Afghanistan: Kapisa Province IDPs flock to Kabul
|Publisher||Integrated Regional Information Networks (IRIN)|
|Publication Date||12 January 2010|
|Cite as||Integrated Regional Information Networks (IRIN), Afghanistan: Kapisa Province IDPs flock to Kabul, 12 January 2010, available at: http://www.refworld.org/docid/4b4f20ecc.html [accessed 13 February 2016]|
|Disclaimer||This is not a UNHCR publication. UNHCR is not responsible for, nor does it necessarily endorse, its content. Any views expressed are solely those of the author or publisher and do not necessarily reflect those of UNHCR, the United Nations or its Member States.|
KABUL, 12 January 2010 (IRIN) - Hundreds of families allegedly forced out of their homes in Kapisa Province, northeastern Afghanistan, by clashes between Taliban insurgents and pro-government Afghan and foreign forces have sought refuge in the eastern outskirts of Kabul.
"There is always fighting, bombing and insecurity in Nejrab and Alasaay," said one displaced man referring to the two Kapisa districts affected. He said he had lost his 15-year-old son in the fighting.
"Some families have fled because of ethnic and tribal hostilities," Haji Zekria Zakir, a representative of the displaced families, told IRIN.
A newly built private market in the Nassadji Bagrami area of Kabul is now home to the internally displaced persons (IDPs) who first began settling there in November 2009.
The Ministry of Refugees and Returnees (MoRR) had estimated their number at about 180 families in December, but the IDPs themselves say there are now over 1,200 families (7,000 individuals).
Most IDPs said they had received no assistance from the government or aid agencies, and faced food, health, water and cold-related problems.
"The shops have no window panes and are extremely cold, particularly at night," said Gulab Jan, an elderly man.
"We need tents because they are warmer than the shops," said IDP representative Zakir.
Because there is no water point in the market, people said their children were having to get water from nearby houses.
A mid-upper arm circumference (MUAC) assessment conducted by Action contre La Faim (ACF) along with two other NGOs on 148 under-five children in the settlement, found malnutrition was a serious problem.
"Among the children screened? six were severely malnourished, 32 were moderately malnourished and 41 were at risk of malnutrition," Shashwat Saraf, head of the ACF mission, told IRIN.
Five of the severely malnourished children have been referred to Kabul's Maiwand Hospital for treatment but parents of the remaining child refused to allow their child to be taken to hospital.
Hospital staff were reluctant to accept the children at first: "The reason mentioned was the children were dirty and that the hospital did not have any hygiene kits," an ACF report said, but they were eventually admitted after NGOs pressed for their treatment.

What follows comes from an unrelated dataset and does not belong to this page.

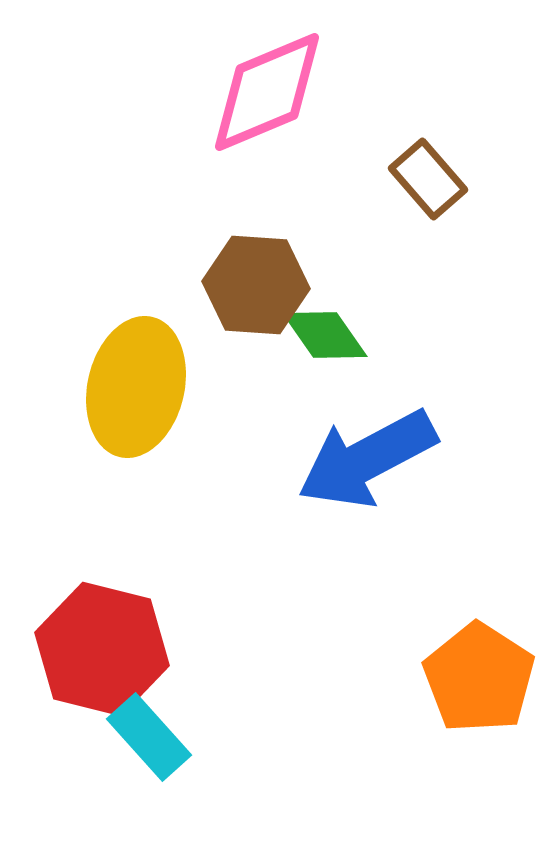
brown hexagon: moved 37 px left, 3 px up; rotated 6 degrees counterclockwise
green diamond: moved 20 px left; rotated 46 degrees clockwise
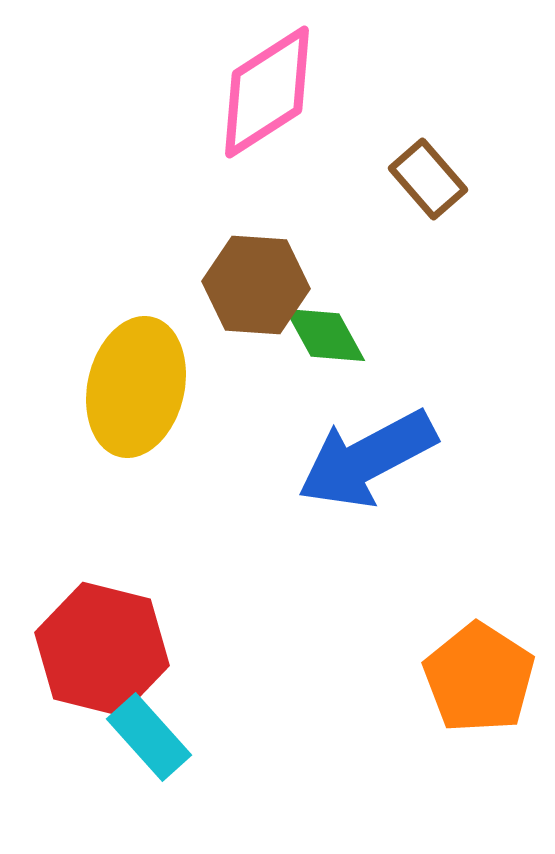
pink diamond: rotated 10 degrees counterclockwise
green diamond: rotated 6 degrees clockwise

ACF and other NGOs have called for "supplementary feeding assistance to children aged 6-59 months and to pregnant and lactating women".
Hundreds of displaced families live in 17 locations in and around Kabul city, according to MoRR.

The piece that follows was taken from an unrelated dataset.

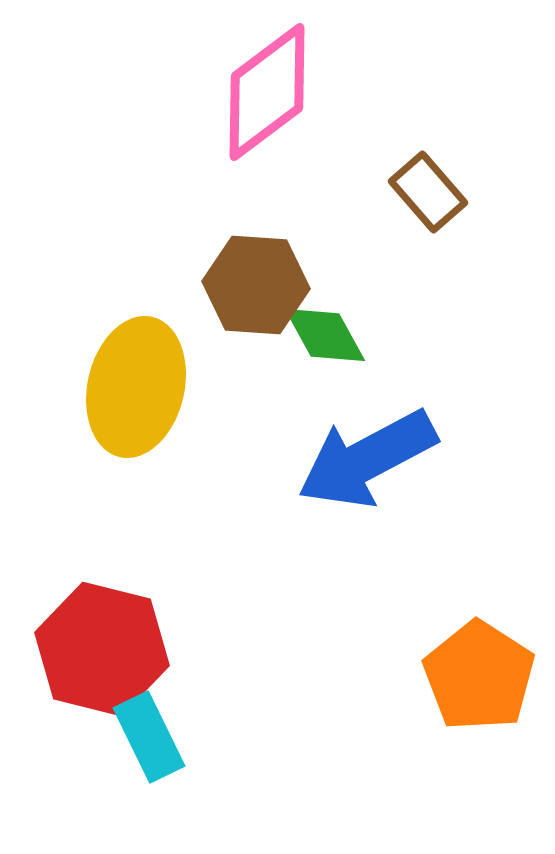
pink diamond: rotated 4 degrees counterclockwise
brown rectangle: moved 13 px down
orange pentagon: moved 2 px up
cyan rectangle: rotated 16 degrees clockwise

"Displacement affects the food security situation of people and reduces their coping capacity, thus making them - particularly the children - vulnerable to malnourishment and disease," said ACF's Saraf, who suggested nutrition monitoring should be conducted for other IDP groups across the country.
The UN Refugee Agency (UNHCR) estimates there are about 275,000 IDPs in Afghanistan, but MoRR says there are over 400,000. Some IDPs are in settlements inaccessible to aid agencies due to insecurity.